Work to complete: The response must be made up of the lines in the entries below that contain "string".
----
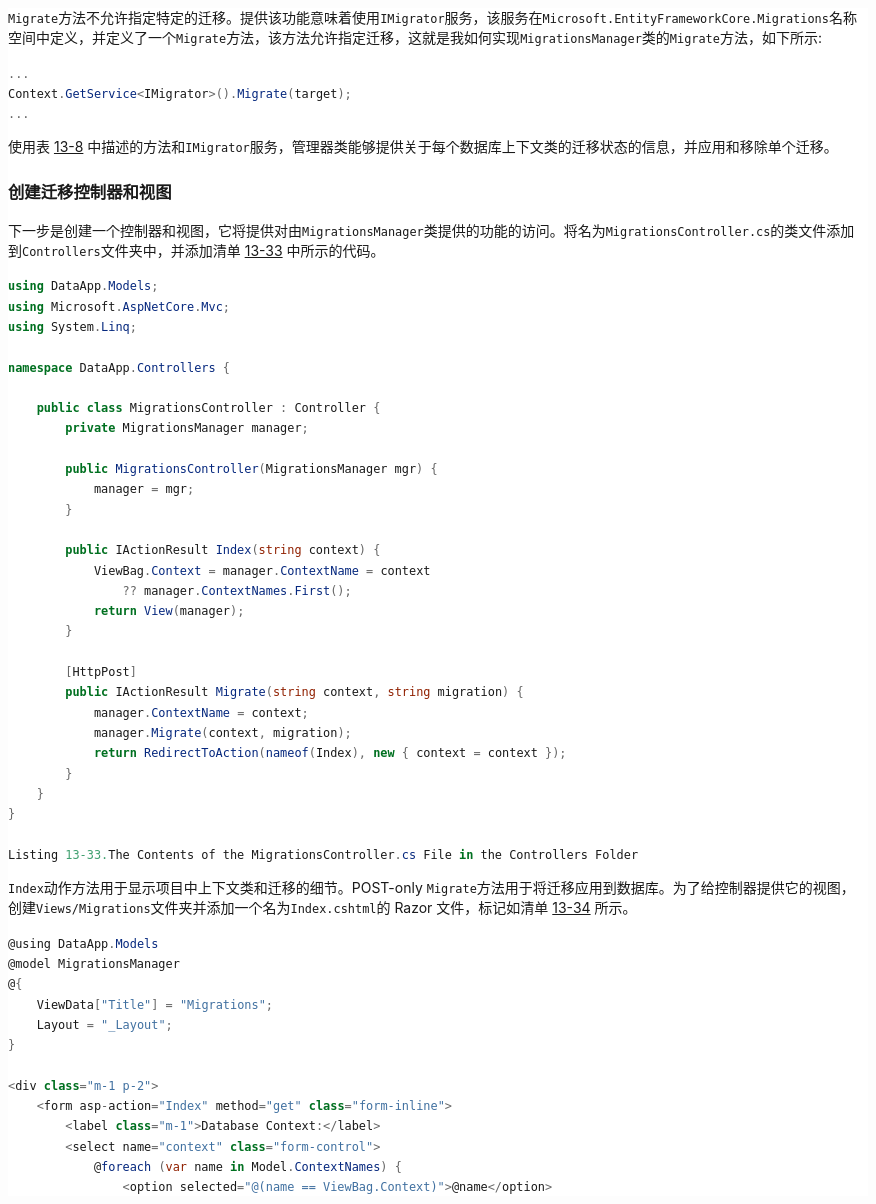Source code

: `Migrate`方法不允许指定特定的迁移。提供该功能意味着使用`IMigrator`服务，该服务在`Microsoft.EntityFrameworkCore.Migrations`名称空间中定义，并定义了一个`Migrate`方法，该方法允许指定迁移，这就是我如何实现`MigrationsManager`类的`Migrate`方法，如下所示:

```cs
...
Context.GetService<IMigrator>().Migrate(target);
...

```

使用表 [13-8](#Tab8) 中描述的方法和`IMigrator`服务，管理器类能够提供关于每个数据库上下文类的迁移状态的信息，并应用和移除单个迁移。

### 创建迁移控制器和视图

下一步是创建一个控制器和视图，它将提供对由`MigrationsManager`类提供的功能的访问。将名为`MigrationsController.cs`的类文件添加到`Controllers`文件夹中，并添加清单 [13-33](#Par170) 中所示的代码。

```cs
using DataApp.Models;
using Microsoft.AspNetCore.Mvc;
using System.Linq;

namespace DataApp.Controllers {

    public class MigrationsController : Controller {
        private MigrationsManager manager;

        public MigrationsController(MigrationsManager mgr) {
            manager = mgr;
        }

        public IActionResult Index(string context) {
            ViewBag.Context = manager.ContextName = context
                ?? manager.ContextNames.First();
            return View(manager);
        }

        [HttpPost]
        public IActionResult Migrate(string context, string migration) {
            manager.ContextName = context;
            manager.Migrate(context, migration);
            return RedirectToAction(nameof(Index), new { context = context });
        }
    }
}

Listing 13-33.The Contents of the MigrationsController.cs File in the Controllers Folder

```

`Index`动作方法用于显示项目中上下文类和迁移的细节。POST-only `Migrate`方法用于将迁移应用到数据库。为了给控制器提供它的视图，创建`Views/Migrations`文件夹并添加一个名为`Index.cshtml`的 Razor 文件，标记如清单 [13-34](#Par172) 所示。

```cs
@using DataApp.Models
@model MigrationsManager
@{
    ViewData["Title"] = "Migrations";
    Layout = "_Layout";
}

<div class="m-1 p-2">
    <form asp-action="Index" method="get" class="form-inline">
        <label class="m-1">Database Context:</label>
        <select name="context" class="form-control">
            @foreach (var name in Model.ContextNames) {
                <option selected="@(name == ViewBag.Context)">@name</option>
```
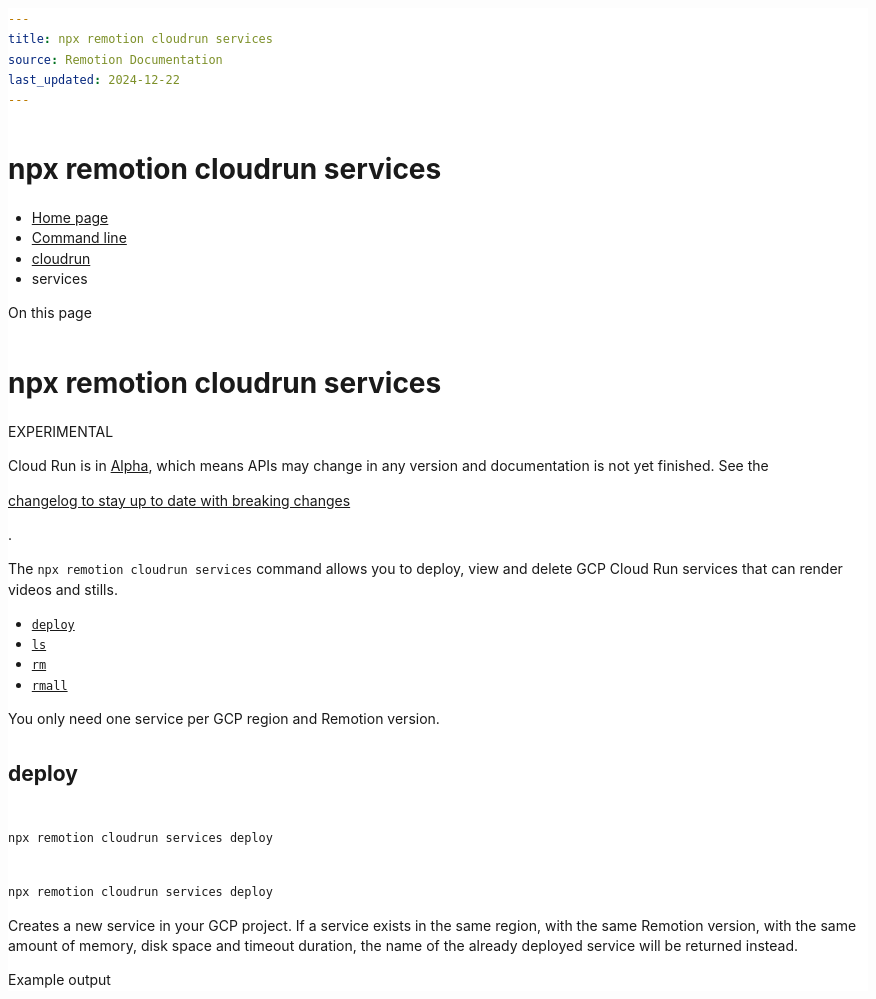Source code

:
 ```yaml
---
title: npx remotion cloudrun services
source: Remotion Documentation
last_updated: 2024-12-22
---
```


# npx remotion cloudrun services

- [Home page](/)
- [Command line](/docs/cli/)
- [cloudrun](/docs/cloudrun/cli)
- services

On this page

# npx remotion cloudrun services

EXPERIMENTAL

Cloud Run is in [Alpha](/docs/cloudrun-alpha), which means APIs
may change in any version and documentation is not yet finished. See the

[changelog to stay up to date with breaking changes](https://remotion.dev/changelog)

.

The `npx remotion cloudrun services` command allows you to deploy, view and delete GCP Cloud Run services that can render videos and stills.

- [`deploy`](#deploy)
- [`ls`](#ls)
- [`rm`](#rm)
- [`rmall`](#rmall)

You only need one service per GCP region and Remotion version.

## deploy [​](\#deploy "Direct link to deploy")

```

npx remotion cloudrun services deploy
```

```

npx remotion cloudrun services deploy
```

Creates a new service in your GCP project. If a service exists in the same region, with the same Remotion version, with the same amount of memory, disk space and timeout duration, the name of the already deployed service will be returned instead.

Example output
----
Answer below:
        public IActionResult Index(string context) {
        public IActionResult Migrate(string context, string migration) {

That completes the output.